Happy Thanksgiving! It’s this Thursday here in the US. I hope it finds you safe and peaceful.
Please check out the first chapters of Runnable Specifications. Someone just last week told me they didn’t realize you could already start reading it! He did and said it was just the book he was looking for. Oh, man. I rushed back home and started writing more. I need more feedback like that.
And if you want to read a completed book, Grokking Simplicity is just sitting there, waiting to be opened by you. If you already read it, tell the world you liked it by writing an Amazon review. It’s the best way to help me!
The end of algorithms
Algorithms don’t scale. Here’s a story to illustrate:
On Friday, I decided to spend some time accessing the ChatGPT API. I had a few tasks that I thought it would be good at, so I dove into it.

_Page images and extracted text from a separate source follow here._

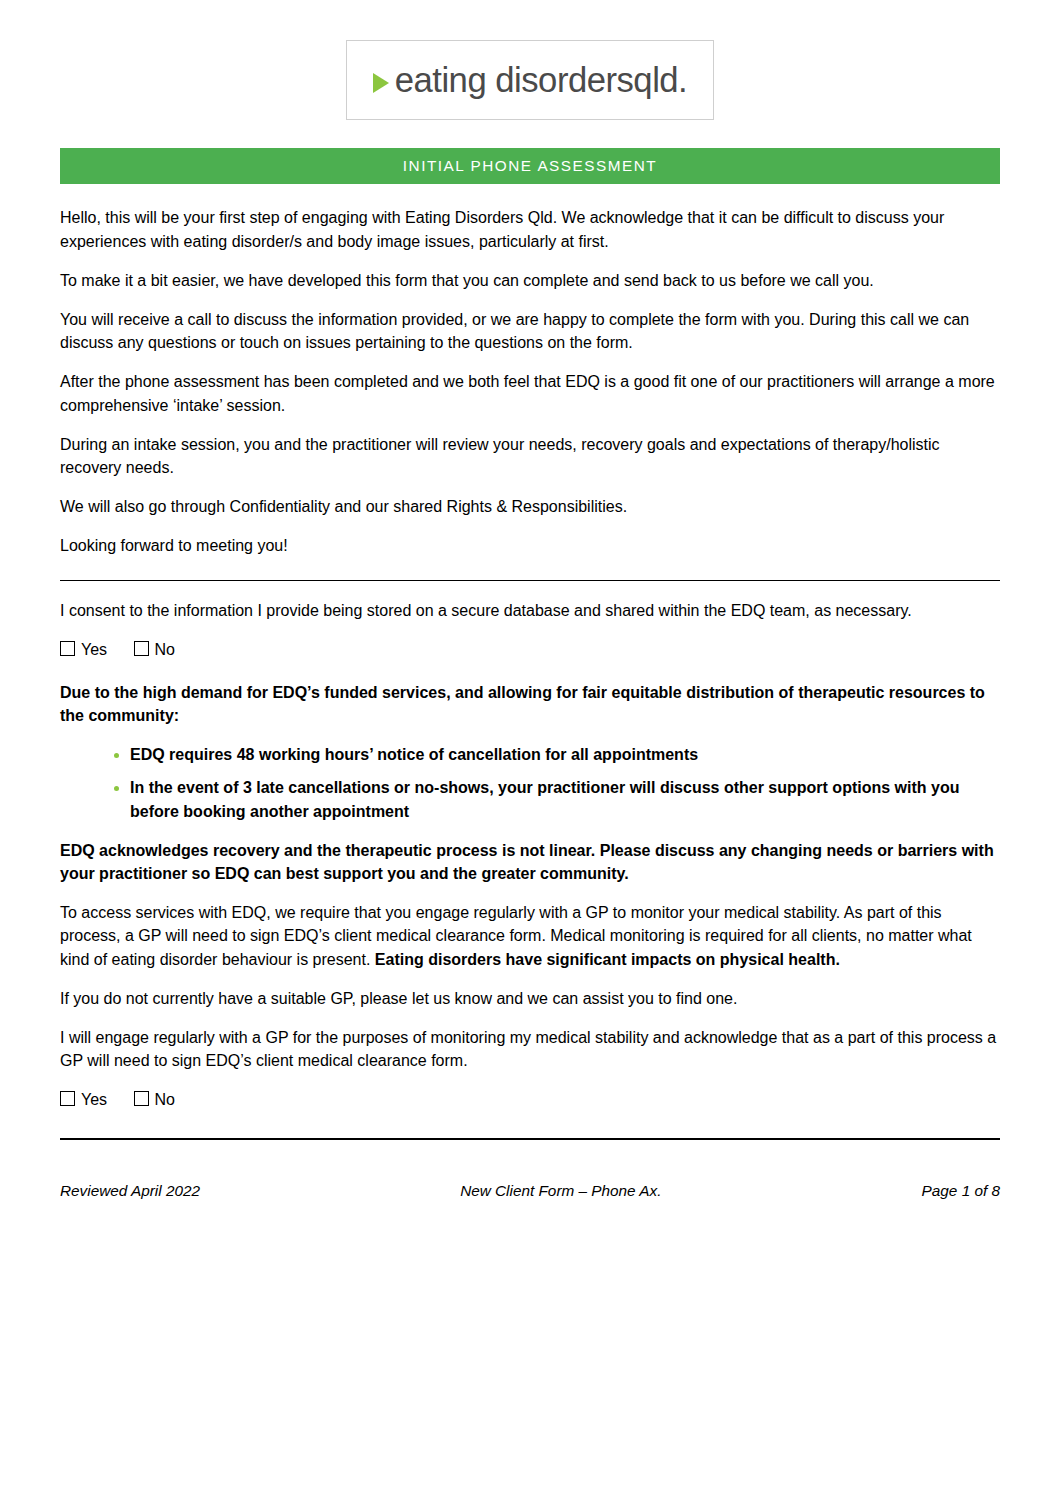eating disorders qld.
INITIAL PHONE ASSESSMENT
Hello, this will be your first step of engaging with Eating Disorders Qld. We acknowledge that it can be difficult to discuss your experiences with eating disorder/s and body image issues, particularly at first.
To make it a bit easier, we have developed this form that you can complete and send back to us before we call you.
You will receive a call to discuss the information provided, or we are happy to complete the form with you. During this call we can discuss any questions or touch on issues pertaining to the questions on the form.
After the phone assessment has been completed and we both feel that EDQ is a good fit one of our practitioners will arrange a more comprehensive ‘intake’ session.
During an intake session, you and the practitioner will review your needs, recovery goals and expectations of therapy/holistic recovery needs.
We will also go through Confidentiality and our shared Rights & Responsibilities.
Looking forward to meeting you!
I consent to the information I provide being stored on a secure database and shared within the EDQ team, as necessary.
Yes No
Due to the high demand for EDQ’s funded services, and allowing for fair equitable distribution of therapeutic resources to the community:
EDQ requires 48 working hours’ notice of cancellation for all appointments
In the event of 3 late cancellations or no-shows, your practitioner will discuss other support options with you before booking another appointment
EDQ acknowledges recovery and the therapeutic process is not linear. Please discuss any changing needs or barriers with your practitioner so EDQ can best support you and the greater community.
To access services with EDQ, we require that you engage regularly with a GP to monitor your medical stability. As part of this process, a GP will need to sign EDQ’s client medical clearance form. Medical monitoring is required for all clients, no matter what kind of eating disorder behaviour is present. Eating disorders have significant impacts on physical health.
If you do not currently have a suitable GP, please let us know and we can assist you to find one.
I will engage regularly with a GP for the purposes of monitoring my medical stability and acknowledge that as a part of this process a GP will need to sign EDQ’s client medical clearance form.
Yes No
Reviewed April 2022
New Client Form – Phone Ax.
Page 1 of 8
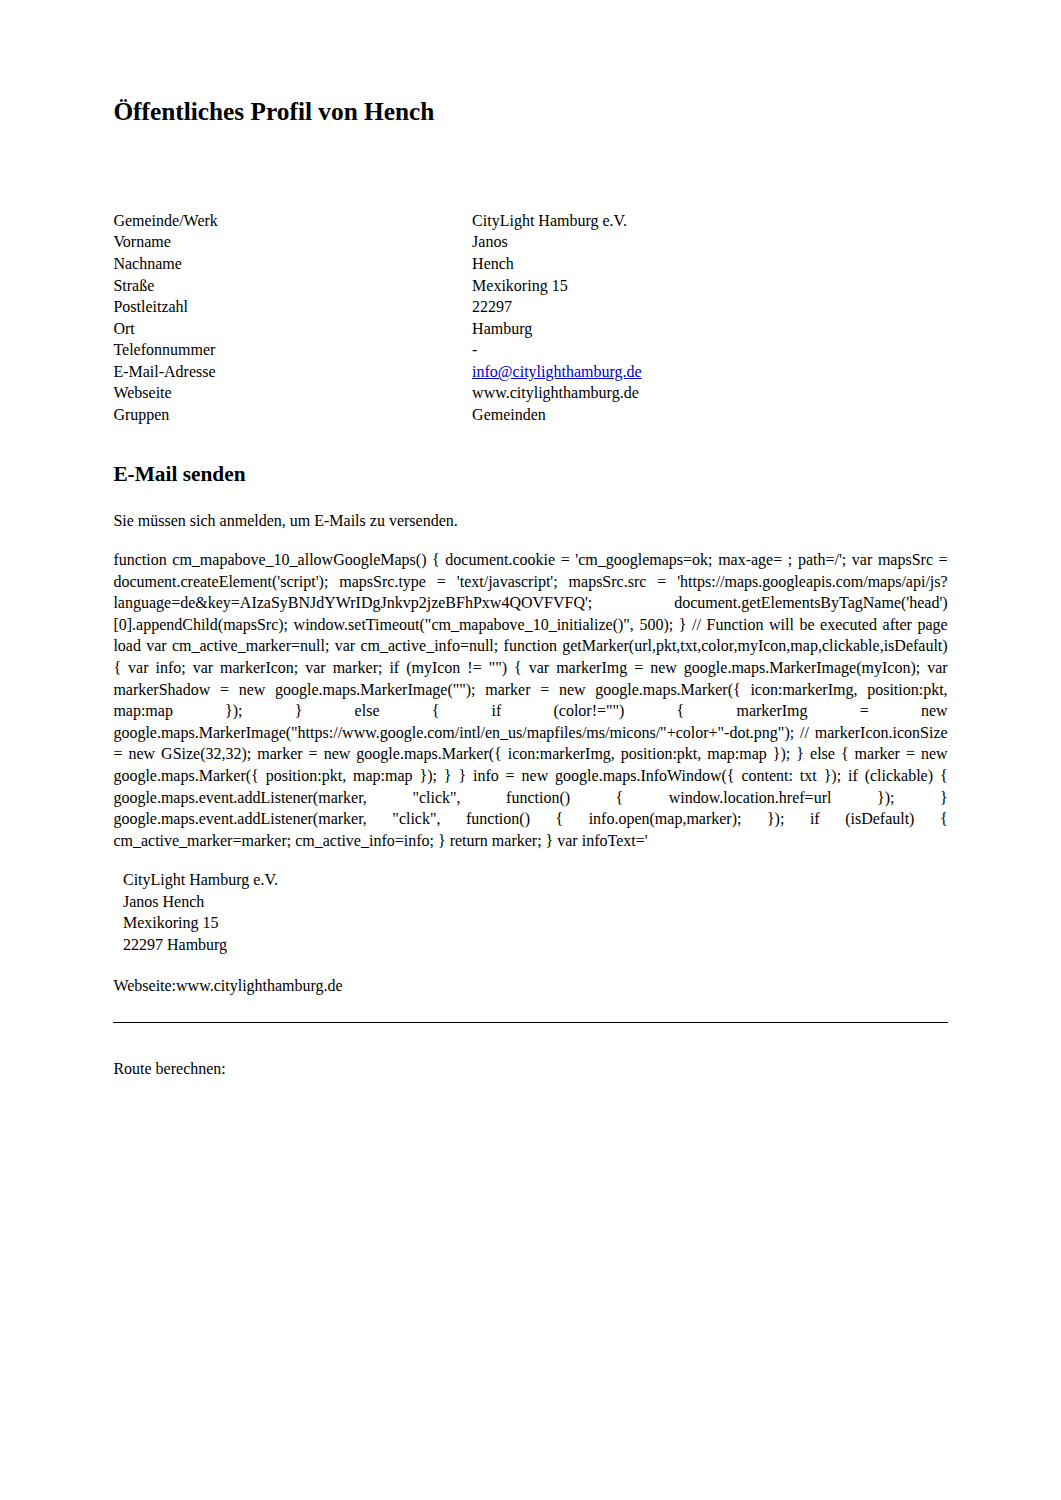Öffentliches Profil von Hench
| Gemeinde/Werk | CityLight Hamburg e.V. |
| Vorname | Janos |
| Nachname | Hench |
| Straße | Mexikoring 15 |
| Postleitzahl | 22297 |
| Ort | Hamburg |
| Telefonnummer | - |
| E-Mail-Adresse | info@citylighthamburg.de |
| Webseite | www.citylighthamburg.de |
| Gruppen | Gemeinden |
E-Mail senden
Sie müssen sich anmelden, um E-Mails zu versenden.
function cm_mapabove_10_allowGoogleMaps() { document.cookie = 'cm_googlemaps=ok; max-age= ; path=/'; var mapsSrc = document.createElement('script'); mapsSrc.type = 'text/javascript'; mapsSrc.src = 'https://maps.googleapis.com/maps/api/js?language=de&key=AIzaSyBNJdYWrIDgJnkvp2jzeBFhPxw4QOVFVFQ'; document.getElementsByTagName('head')[0].appendChild(mapsSrc); window.setTimeout("cm_mapabove_10_initialize()", 500); } // Function will be executed after page load var cm_active_marker=null; var cm_active_info=null; function getMarker(url,pkt,txt,color,myIcon,map,clickable,isDefault) { var info; var markerIcon; var marker; if (myIcon != "") { var markerImg = new google.maps.MarkerImage(myIcon); var markerShadow = new google.maps.MarkerImage(""); marker = new google.maps.Marker({ icon:markerImg, position:pkt, map:map }); } else { if (color!="") { markerImg = new google.maps.MarkerImage("https://www.google.com/intl/en_us/mapfiles/ms/micons/"+color+"-dot.png"); // markerIcon.iconSize = new GSize(32,32); marker = new google.maps.Marker({ icon:markerImg, position:pkt, map:map }); } else { marker = new google.maps.Marker({ position:pkt, map:map }); } } info = new google.maps.InfoWindow({ content: txt }); if (clickable) { google.maps.event.addListener(marker, "click", function() { window.location.href=url }); } google.maps.event.addListener(marker, "click", function() { info.open(map,marker); }); if (isDefault) { cm_active_marker=marker; cm_active_info=info; } return marker; } var infoText='
CityLight Hamburg e.V.
Janos Hench
Mexikoring 15
22297 Hamburg
Webseite:www.citylighthamburg.de
Route berechnen:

I had about 1k records that I wanted ChatGPT to process. I tried the stupidest thing that could possibly work, which was to submit them all at once, but that didn’t work well. So I developed an algorithm to process them one at a time, with some accumulating state that gets added to the prompt each time. My tests on the first 10 records showed signs of success, so I unleashed it on the whole 1k data set.
My algorithm stopped working. The logic of it was still sound, but now some other issues started popping up:
I was being rate limited. About 10% through, I was getting errors, which I was not handling.
There were transient failures occasionally.
When something did fail, I was throwing away all of the work.
Plus, I could track progress because now it was measured in minutes instead of seconds.
My simple accumulating loop, which treated the API like a function call, could not scale to 1k rows. And this is not the first time this has happened to me. My usual conclusion is “distributed systems introduce lots of complexity.” But today, I want to explore a different conclusion, “Algorithms don’t scale.”
One person that often talks about the problems with data structures and algorithms is Alan Kay:
The algorithms are kind of gear like, and the idea that you can smash values and data structures and get away with it implies that you're thinking small.
Part of the epiphany of Smalltalk for him was a related idea:
For the first time I thought of the whole as the entire computer and wondered why anyone would want to divide it up into weaker things called data structures and procedures.
And on how poorly algorithms scale:
Systems were starting to become much more interesting than algorithms…but trying to scale up algorithms you get a hundred million line operating systems like Windows XP.
Alan Kay has been and continues to be one of my biggest inspirations. I still learn stuff even from rewatching lectures I’ve seen a dozen times. I don’t know if it’s because his ideas are so far from my thinking that it takes me that many times to get it, or that he’s not that great at explaining things. Either way, he’s brilliant and I’m still learning.
He explains that even back in the 70’s and 80’s, people saw that systems thinking was how we could get better software. We had the example of ethernet and internet, both systems with no top-down algorithm. But languages that tried to lock down the difference between data and procedure—ALGOL and Pascal—won. Their descendants have still won today.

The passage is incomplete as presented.